Parte 3
Novamente, contra os inimigos de Deus ele dispara, não apenas uma chuva de indignação e de raiva, mas também as afiadas flechas do seu sarcasmo e da sua ironia. Uma delicada veia satírica está presente na descrição da luxúria feminina (3.16-24). Um amargo sarcasmo pontua a descrição de Rezim e do filho de Remalias — dois tocos de tições fumegantes (7.4). Contra os idólatras uma retórica até certo ponto vulgar e grosseira é empregada: — (44:12-17) O ferreiro faz o machado, trabalha nas brasas, forma um ídolo a martelo e forja-o com a força do seu braço; ele tem fome, e a sua força falta, não bebe água e desfalece. O artífice em madeira estende o cordel e, com o lápis, esboça uma imagem; alisa-a com plaina, marca com o compasso e faz à semelhança e beleza de um homem, que possa morar em uma casa. Um homem corta para si cedros, toma um cipreste ou um carvalho, fazendo escolha entre as árvores do bosque; planta um pinheiro, e a chuva o faz crescer. Tais árvores servem ao homem para queimar; com parte de sua madeira se aquenta e coze o pão; e também faz um deus e se prostra diante dele, esculpi uma imagem e se ajoelha diante dela. Metade queima no fogo e com ela coze a carne para comer; assa-a e farta-se; também se aquenta e diz: Ah!
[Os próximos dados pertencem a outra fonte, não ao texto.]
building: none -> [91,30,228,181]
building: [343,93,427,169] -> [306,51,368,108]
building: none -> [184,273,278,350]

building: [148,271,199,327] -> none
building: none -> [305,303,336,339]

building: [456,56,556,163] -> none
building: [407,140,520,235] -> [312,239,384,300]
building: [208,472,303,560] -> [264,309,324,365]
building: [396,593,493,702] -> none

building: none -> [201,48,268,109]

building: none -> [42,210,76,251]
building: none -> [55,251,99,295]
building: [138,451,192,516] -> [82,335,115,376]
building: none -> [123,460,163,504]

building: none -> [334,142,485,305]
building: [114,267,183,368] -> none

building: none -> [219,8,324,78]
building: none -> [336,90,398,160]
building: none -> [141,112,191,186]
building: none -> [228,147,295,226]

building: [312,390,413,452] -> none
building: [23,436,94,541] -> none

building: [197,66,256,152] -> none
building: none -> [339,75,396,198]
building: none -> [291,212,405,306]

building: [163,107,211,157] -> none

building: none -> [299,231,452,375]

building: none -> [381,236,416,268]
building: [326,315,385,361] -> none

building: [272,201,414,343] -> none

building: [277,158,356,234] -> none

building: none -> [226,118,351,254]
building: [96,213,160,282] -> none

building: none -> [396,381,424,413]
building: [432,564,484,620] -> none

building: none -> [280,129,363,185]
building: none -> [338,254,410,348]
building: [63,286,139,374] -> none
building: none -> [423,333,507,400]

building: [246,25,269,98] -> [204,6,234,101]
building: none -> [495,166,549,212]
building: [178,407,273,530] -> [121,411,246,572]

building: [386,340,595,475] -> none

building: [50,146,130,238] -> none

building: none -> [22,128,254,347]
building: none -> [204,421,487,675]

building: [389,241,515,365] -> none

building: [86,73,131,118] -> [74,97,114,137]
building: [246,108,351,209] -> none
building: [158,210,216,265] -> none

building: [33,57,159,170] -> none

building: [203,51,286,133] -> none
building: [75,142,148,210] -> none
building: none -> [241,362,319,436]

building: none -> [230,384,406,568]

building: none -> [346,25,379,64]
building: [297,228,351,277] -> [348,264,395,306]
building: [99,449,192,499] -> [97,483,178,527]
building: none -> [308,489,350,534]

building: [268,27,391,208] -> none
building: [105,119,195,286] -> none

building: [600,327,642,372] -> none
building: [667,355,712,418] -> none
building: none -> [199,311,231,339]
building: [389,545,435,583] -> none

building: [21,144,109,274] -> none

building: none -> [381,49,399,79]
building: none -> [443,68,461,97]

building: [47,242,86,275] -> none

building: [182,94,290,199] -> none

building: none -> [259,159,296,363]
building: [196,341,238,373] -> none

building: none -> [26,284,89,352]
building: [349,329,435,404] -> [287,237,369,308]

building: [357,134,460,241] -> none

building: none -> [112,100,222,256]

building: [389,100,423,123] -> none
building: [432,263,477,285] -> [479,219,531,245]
Já me aquento, contemplo a luz. Então, do resto faz um deus, uma imagem de escultura; ajoelha-se diante dela, prostra-se e lhe dirige a sua oração, dizendo: Livra-me, porque tu és o meu deus”.
Mas, enquanto o profeta reserva seu sarcasmo para certas ocasiões raras, ele, ao mesmo tempo, se mostra um mestre nisso, colocando uma torrente de escárnio sobre quem o provoca, desarmando seus desafetos de suas pretensões.
Duas outras qualidades devem ser observadas em Isaías, sua espiritualidade e seu tom de profunda reverencia a Deus. A formalidade, a superficialidade e as manifestações religiosas, não têm valor para ele em nenhuma circunstância, pois nada é mais importante para o profeta do que o homem interior, a espiritualidade e o coração humano. Os templos não tem valor para ele (66.1), como também os sacrifícios (1.11-13), a observância de determinados dias (1.14) e a convocação às congregações (1.13). E, assim, para Isaías, diante do Deus Altíssimo somente tem valor a verdadeira pureza de vida e de um coração obediente (1.19), bem como a retidão de um espírito humilde e contrito (66.2).
Neste sentido, as imagens que o profeta emprega, segundo as circunstâncias, para descrever as condições espirituais, são retiradas de coisas materiais e das situações apresentadas pelo meio-ambiente em que vive o ser humano. Todavia, não são imagens tendenciosas, embora algumas vezes tais imagens não sejam congruentes umas com as outras (66.24). Contudo, a reverência de Isaías em relação a Deus é profunda. Ele se utiliza, freqüentemente, de títulos como “O Santo de Israel”, para se referir ao Senhor. Noutras vezes, ainda mais enfaticamente, ele usa a expressão “o Santo”, ou “o Alto, o Sublime que habita a eternidade” (57.15). Deus é para o profeta, primariamente, um ser que lhe provoca, ao mesmo tempo, reverente temor e espanto. “Santificai-vos ao Senhor dos Exércitos”, ele exclama, “e seja Ele o vosso temor e o vosso espanto” (8.13), e novamente ele diz: — “Vai, entra nas rochas e esconde-te no pó, ante o temor do Senhor e a glória da sua majestade” (2.10). É como se a lembrança da sua visão de Deus jamais o abandonasse, como se o profeta continuasse a falar do trono onde ele vira Deus (6.1-5).
Isaías chegou à maturidade vivendo na Judéia, durante o período da existência dos dois reinos, o Reino de Israel, Reino do Norte, e o Reino de Judá, ou Reino do Sul. Israel, o reino estabelecido por Jereboão após a morte de Salomão, estava chegando próximo do seu aniquilamento. Depois de ter existido por quase dois séculos, sob o governo de dezoito monarcas de oito diferentes famílias, bem como com dificuldades para manter sua independência contra os ataques dos vizinhos do Norte, os sírios de Damasco, os israelenses estavam a ponto de sucumbir ao poderio do Império Assírio.